夏禾在一旁掩脣偷笑,帶着笑意說:“是。”
很快她就回來了,身後跟着幾個婢女,手中的木製托盤中都放着一隻鼓鼓囊囊的錢袋。
沈廉緩步走過去,將這幾隻錢袋丟到卿榆懷裡,說:“快滾。”這人哪次來府裡不順走幾袋銀兩。
卿榆將錢袋放進袖兜,卻不走,遣退這些下人,又正經了臉色,說:“我說真的,王爺當真要去做這個太傅?”
*
淑房殿氣氛此時已經是劍拔弩張了。
“太后娘娘,微臣認爲讓端和親王成爲太傅此舉不妥!”鄒大人疾言厲色,語氣不太好。
其餘大臣也挨個附和道:
“臣附議!”
“臣亦附議!”
孫鳶不慌不忙地讓宮人給這些大臣上茶:“秋景,去拿些涼茶來,近來天氣熱了,給各位大人降降火氣。”
“不必了。”
“太后娘娘!”
孫鳶不爲所動,脣角微微向下撇,不虞幾乎溢於言表。
楊意這時道:“各位大人聽我一言。”
“左相?”
發話的是御史大夫陸機,在一衆稍顯偏激的臣子裡顯得格外冷靜。
楊意冷靜道:“此事是本相提議出來的。”
此言一出,引起各位大臣譁然。
“本相和太后放心不下端和親王,”楊意道,“相信各位同僚也是如此。與其放任他在我們看不見的地方勾結黨羽,不如將他放在眼皮下,也好看着他的動作,讓他不敢輕舉妄動,我們也有個準備。”
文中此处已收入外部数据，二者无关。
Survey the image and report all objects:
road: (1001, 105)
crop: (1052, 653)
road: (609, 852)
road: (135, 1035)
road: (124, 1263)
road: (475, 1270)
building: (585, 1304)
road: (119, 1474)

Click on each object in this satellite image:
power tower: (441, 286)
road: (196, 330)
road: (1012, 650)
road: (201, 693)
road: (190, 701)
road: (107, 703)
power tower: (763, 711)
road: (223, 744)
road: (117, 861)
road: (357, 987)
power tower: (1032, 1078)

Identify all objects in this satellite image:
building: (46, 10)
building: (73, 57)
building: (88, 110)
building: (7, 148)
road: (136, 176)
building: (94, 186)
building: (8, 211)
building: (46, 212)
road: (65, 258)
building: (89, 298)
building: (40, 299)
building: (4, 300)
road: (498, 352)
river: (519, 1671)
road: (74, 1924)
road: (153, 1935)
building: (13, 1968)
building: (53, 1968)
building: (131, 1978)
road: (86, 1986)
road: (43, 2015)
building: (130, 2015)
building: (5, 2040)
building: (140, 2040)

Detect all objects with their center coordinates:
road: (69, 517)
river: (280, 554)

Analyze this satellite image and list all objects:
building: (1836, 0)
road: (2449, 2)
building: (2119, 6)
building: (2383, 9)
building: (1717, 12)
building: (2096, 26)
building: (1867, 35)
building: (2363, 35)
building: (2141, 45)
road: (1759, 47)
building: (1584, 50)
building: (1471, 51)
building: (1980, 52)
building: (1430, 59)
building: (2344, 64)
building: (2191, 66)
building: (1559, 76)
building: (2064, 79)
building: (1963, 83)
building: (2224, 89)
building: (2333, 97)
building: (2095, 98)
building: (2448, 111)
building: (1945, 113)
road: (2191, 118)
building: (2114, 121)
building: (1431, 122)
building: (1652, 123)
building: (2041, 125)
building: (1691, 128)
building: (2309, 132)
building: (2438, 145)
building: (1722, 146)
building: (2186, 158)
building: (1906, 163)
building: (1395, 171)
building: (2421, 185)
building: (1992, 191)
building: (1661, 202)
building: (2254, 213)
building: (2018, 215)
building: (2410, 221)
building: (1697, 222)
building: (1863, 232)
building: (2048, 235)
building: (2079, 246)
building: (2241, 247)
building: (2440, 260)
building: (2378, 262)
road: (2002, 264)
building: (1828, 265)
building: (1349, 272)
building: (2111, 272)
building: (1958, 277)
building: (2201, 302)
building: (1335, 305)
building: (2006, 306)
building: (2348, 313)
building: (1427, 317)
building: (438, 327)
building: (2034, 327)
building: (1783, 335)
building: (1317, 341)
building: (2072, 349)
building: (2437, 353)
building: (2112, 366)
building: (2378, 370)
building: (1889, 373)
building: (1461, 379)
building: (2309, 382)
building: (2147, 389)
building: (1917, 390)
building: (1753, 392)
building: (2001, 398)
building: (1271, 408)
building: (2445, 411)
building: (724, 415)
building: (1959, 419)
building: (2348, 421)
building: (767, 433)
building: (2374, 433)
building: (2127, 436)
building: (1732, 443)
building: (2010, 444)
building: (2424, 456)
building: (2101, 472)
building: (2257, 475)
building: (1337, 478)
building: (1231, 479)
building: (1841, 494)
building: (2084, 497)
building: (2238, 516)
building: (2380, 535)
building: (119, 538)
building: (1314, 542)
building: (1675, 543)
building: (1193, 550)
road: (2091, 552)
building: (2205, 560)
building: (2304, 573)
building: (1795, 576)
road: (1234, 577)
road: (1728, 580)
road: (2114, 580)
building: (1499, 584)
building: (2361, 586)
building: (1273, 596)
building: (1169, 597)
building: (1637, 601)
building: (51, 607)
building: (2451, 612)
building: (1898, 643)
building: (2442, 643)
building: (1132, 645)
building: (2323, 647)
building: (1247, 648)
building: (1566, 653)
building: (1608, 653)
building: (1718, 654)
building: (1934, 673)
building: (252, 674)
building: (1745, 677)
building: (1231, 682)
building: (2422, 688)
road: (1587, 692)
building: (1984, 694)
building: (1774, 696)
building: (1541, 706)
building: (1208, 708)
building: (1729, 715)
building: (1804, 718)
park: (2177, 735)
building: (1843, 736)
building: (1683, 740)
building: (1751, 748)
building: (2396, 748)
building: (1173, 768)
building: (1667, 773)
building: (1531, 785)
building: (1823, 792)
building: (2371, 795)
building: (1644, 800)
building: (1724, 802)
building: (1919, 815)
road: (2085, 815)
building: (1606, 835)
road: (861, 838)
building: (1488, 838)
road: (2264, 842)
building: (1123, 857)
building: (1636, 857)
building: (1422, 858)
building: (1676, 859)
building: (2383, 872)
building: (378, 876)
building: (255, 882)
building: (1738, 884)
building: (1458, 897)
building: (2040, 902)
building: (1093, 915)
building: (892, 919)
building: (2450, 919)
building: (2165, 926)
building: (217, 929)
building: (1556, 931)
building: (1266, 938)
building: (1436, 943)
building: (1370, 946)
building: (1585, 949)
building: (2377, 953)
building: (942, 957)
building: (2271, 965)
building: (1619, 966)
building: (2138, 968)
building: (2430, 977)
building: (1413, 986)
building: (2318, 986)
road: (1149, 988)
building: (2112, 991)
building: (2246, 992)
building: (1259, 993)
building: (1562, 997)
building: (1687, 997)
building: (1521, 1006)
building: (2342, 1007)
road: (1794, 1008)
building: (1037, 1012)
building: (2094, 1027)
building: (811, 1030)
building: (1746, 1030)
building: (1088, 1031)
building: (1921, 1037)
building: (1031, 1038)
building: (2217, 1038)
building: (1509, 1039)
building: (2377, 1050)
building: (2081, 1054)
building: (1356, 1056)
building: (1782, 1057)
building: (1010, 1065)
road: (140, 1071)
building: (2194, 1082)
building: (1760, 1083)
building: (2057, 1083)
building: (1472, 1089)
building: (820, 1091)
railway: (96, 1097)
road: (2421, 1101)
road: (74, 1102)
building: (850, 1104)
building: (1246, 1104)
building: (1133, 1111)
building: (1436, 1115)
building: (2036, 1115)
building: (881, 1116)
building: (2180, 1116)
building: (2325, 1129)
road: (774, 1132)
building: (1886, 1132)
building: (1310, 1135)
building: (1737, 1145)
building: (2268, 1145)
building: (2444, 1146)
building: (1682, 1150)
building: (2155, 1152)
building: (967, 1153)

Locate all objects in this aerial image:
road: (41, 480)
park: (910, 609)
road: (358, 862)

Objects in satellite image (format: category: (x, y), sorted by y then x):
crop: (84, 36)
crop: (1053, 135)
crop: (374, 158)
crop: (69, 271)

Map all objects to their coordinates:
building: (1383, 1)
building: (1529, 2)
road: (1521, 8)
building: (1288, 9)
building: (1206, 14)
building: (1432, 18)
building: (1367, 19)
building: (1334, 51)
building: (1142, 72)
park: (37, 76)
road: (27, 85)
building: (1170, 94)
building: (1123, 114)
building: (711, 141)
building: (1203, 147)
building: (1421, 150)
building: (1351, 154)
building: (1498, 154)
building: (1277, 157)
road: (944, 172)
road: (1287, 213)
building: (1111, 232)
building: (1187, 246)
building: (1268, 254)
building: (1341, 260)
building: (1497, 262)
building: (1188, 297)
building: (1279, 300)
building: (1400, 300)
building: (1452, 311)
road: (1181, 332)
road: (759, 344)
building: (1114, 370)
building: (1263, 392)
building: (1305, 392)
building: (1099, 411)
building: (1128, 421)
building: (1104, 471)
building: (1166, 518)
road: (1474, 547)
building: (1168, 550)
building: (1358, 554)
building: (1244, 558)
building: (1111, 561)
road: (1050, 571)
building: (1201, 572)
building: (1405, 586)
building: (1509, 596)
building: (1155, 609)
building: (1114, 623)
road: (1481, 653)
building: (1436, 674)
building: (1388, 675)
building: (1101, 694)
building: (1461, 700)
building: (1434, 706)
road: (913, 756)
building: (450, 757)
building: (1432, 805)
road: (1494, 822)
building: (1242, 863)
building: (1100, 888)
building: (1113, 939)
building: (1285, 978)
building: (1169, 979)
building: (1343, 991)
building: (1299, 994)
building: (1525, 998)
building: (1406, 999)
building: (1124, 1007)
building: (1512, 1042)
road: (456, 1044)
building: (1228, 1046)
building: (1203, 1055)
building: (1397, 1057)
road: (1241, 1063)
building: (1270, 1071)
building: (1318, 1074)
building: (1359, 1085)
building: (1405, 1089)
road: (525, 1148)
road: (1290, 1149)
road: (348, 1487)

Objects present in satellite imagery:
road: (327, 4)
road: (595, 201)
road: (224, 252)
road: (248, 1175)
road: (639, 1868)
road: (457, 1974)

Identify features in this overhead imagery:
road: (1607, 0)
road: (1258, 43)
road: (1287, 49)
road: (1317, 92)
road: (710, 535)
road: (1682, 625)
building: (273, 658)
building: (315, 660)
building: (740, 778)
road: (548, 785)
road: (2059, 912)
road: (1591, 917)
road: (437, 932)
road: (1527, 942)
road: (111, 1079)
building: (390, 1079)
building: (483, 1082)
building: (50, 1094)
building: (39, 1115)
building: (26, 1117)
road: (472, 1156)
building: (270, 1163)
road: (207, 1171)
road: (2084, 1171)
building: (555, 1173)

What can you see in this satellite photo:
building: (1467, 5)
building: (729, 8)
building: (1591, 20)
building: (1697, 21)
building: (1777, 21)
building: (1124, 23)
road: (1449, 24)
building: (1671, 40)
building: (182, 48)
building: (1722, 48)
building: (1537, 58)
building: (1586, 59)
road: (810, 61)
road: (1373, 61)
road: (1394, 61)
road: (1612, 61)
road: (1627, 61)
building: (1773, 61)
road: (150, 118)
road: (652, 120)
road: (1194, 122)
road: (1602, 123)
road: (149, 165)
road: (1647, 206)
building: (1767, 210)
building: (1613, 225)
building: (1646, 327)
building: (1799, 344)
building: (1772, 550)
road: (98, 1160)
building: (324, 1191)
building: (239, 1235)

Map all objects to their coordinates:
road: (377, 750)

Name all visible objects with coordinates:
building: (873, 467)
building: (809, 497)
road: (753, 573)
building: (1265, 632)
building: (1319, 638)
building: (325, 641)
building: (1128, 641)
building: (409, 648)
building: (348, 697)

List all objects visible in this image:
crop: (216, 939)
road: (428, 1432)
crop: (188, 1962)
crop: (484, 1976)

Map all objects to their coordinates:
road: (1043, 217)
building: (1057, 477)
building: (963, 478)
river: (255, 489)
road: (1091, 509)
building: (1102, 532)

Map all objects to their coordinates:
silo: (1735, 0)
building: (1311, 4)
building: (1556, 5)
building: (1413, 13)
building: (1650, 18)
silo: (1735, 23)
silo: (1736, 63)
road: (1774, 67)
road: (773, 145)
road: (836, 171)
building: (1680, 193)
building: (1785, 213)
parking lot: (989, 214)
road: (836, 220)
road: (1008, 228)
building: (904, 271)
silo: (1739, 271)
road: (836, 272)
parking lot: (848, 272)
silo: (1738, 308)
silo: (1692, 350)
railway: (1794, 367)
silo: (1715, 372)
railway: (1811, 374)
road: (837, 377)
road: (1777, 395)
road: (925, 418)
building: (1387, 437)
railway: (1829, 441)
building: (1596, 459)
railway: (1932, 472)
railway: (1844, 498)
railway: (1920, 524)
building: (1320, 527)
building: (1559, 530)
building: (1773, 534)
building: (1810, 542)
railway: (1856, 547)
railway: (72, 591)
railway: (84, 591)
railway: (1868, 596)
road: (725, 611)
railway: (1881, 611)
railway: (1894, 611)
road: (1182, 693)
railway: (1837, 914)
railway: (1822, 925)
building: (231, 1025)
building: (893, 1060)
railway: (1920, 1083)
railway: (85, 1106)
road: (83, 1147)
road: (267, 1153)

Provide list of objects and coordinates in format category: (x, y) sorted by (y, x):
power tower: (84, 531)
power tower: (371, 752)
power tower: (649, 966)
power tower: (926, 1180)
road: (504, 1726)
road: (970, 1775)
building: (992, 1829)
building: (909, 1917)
“他端和親王再大的膽子,也不敢公然對皇上動手。他心裡也清楚,要是皇上出了什麼事,第一個被懷疑的便是他。”
陸機道:“左相的意思是,端和親王不僅不會對皇上不利,反而會護着皇上?”
“正是如此。”楊意頷首。
幾位大人的第一反應就像是聽到了什麼極大的笑話。
端和親王會護着皇上?開什麼玩笑?!
孫鳶輕咳了聲,拉回了衆大臣的注意。她不容置喙地說道:“懿旨已經送到了端和王府,此事已成定局,諸位不必再議。”
話已經這麼說了,他們只能放棄離去。
衆大臣忿忿不平,暗自思忖這裡面暗藏的利弊。
雖然他們提防着太后,防止她權力過大,免得日後掌控了皇上和朝堂,但是他們也知道,如果太后有這個野心,若是讓端和親王奪了皇位,她也不會得到什麼好處,自然是不會替端和親王說話。
何況這個提議正是左相提出來的。
孫鳶之所以讓左相來解決這件事,一是她心知如果是她出面,這些大臣非但不會這麼輕易接受,反而還激起他們的忌憚和猜忌,以後的事就不會太順利,麻煩得緊,二是左相是他們擁護沈知彌這一派的主心骨,他的話他們不會多加懷疑。
這件事掀起的風波暫且平靜下來。
過了幾日,沈廉纔到宮裡來見孫鳶和沈知彌。
沈知彌知道沈廉是他皇叔,但是沒表現出有多親近,只遠遠地看着他,低聲喚了聲“皇叔”,然後問孫鳶道:“皇叔真的是新太傅嗎?”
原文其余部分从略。